Monday, September 25, 2006

Personal Responsibility

What are the limits of our personal responsibility?

Perhaps that's not the best way to pose this particular question... When you make a commitment, even one that's not written in blood or carved in stone (choose your own metaphor) how hard do you work to keep your word?

Let's say you've told someone you're going to be at the Blogger Bash this weekend at Barley's Tap House (remember?) and at the last minute something comes up and you can't go. Do you count that as breaking a commitment or a promise? Probably not, as no one would have actually been depending on your presence one way or the other. However, if you'd mentioned that you'd pick up someone's tab, or give them a ride to or from the event then fail to show up - then yes, you're breaking a commitment. Even if the promise was explicit or implied, your absence has altered the flow of another person's life.

Now, hopefully in most cases the literal setbacks would be minor (in this instance, the other person can surely hitch a ride from someone else) but your status in their eyes and others around would likely be diminished somewhat. Maybe in that case you make it up to them next time, no harm no foul, all's forgiven. Right?

Ok, say the situation is a little more complex or serious. Say you promised to take someone to the airport? If you blew it off, or forgot, that person's life could be significantly altered. Missing a flight can be a costly and situation, not to mention the circumstances involved with missing whatever they were flying for. If someone was scheduled to pick me up at 6am for an 8am flight, and they didn't show up - causing me a good deal of distress and perhaps frantic calls to a cab company - it would be difficult to trust them again anytime soon for something of that magnitude.

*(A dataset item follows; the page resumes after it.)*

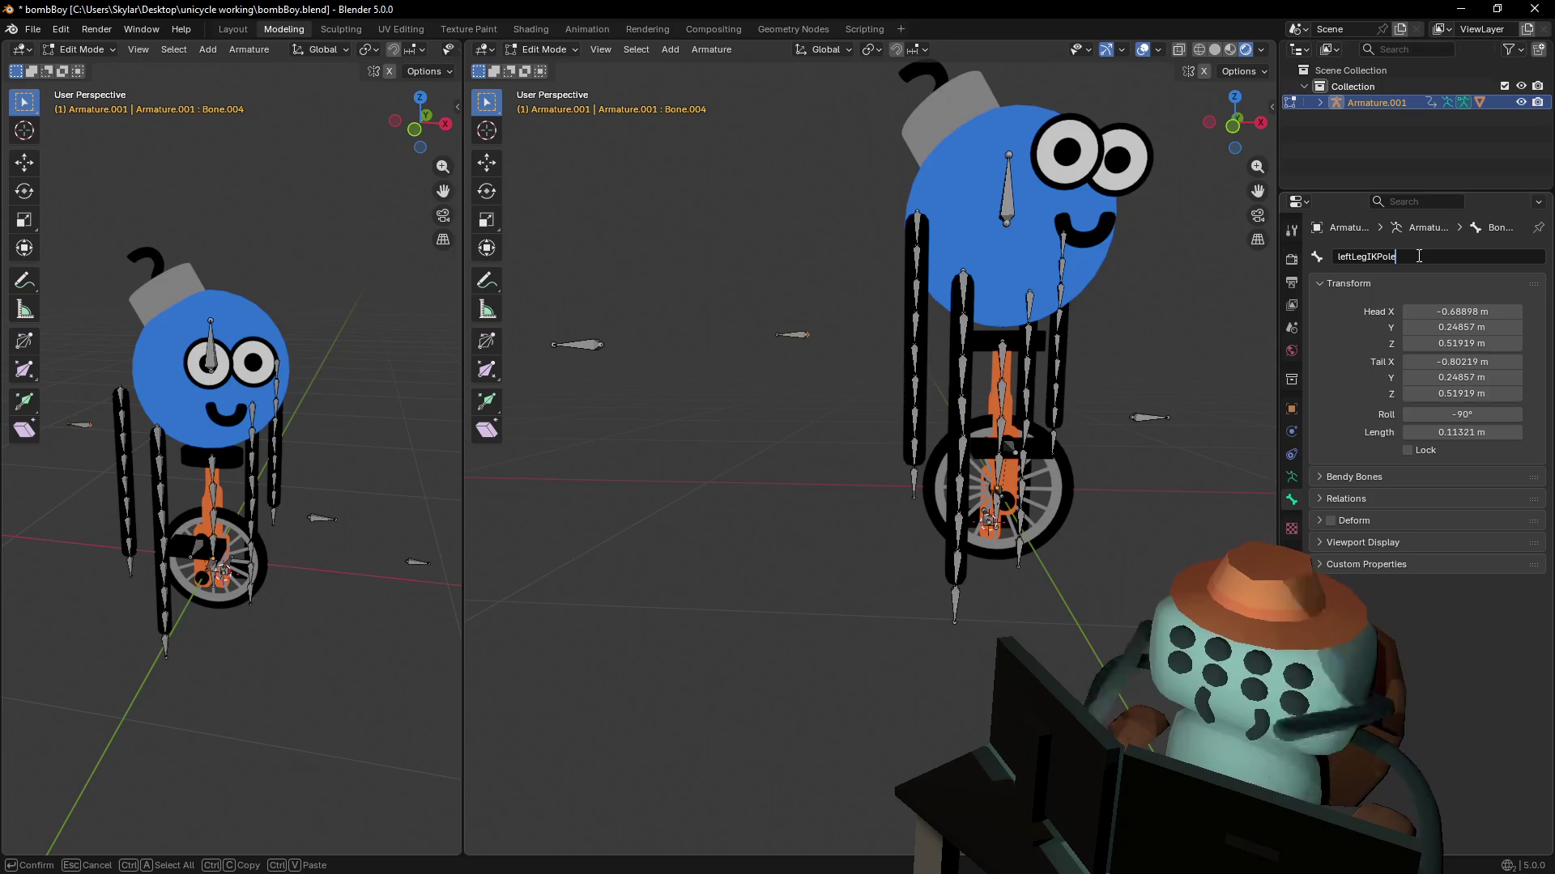
left_click(1351, 257)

You might be thinking, "Well, they were doing you a favor - you didn't want to spring for a cab or long-term parking so how do you feel justified in criticizing someone who was doing you a favor in the first place?" I understand the idea, but the point is not that since they're doing me a favor, they get to dictate the terms and conditions of the task they've agreed to perform - or whether to perform it at all. The point is once you've agreed to take on a job and someone is relying on your to come through, you do that job to the best of your ability regardless of time, place or circumstance. If things come up to force you to alter your agreement, then it's up to you to make arrangements to compensate. Obviously plans change - schedules are altered, people get sick, etc. But once you've agreed, in faith and principle and regardless of whether there's money involved, then you are honor-bound to see it through.

Honor is a nebulous concept, and a lot of people self-define it to fit their own ends. Similarly with different kinds of ethics and morality, people define levels of personal responsibility in different ways. When those different levels intersect, trouble can follow.

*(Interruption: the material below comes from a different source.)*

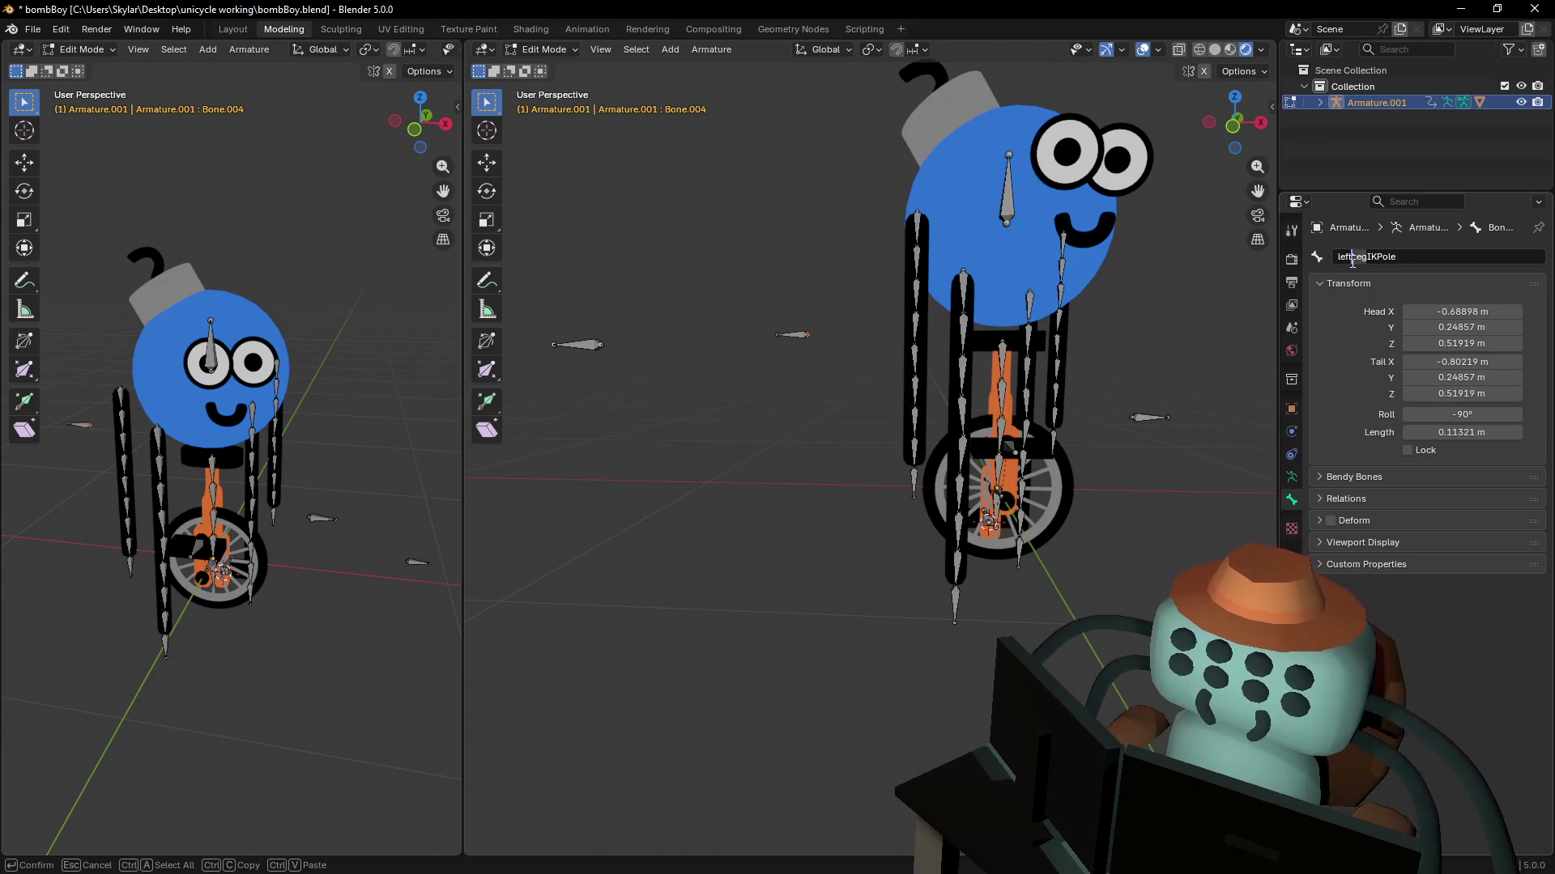
key("Delete")
key("Delete")
key("Delete")
type("Arm")
key("Return")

I'm very big on a do-what-you-say kind of interaction. If you say you're going to pick me up at 6am (or 3pm, or 9:42pm) then I'd better see your car pulling up at that time. And you can rely on me to do the same. In fact, I'll probably be there early just to make sure. And if I'm going to be late or not there at all, preparations will be made as soon as I realize it.

What are your expected levels of personal responsibility, and how do you respond to others' expectations?

1 comment:

  1. I'm not sure people have any sense of personal responsibility any more. All of my problems as a Girl Scout leader are because of parents who don't care about anything beyond personal gratification and they are teaching that to their children. Ask any leader of young people how often the children and teens don't show up for meetings, practices and even pre-paid activities because "something better came up" or they just "felt like sleeping in" instead.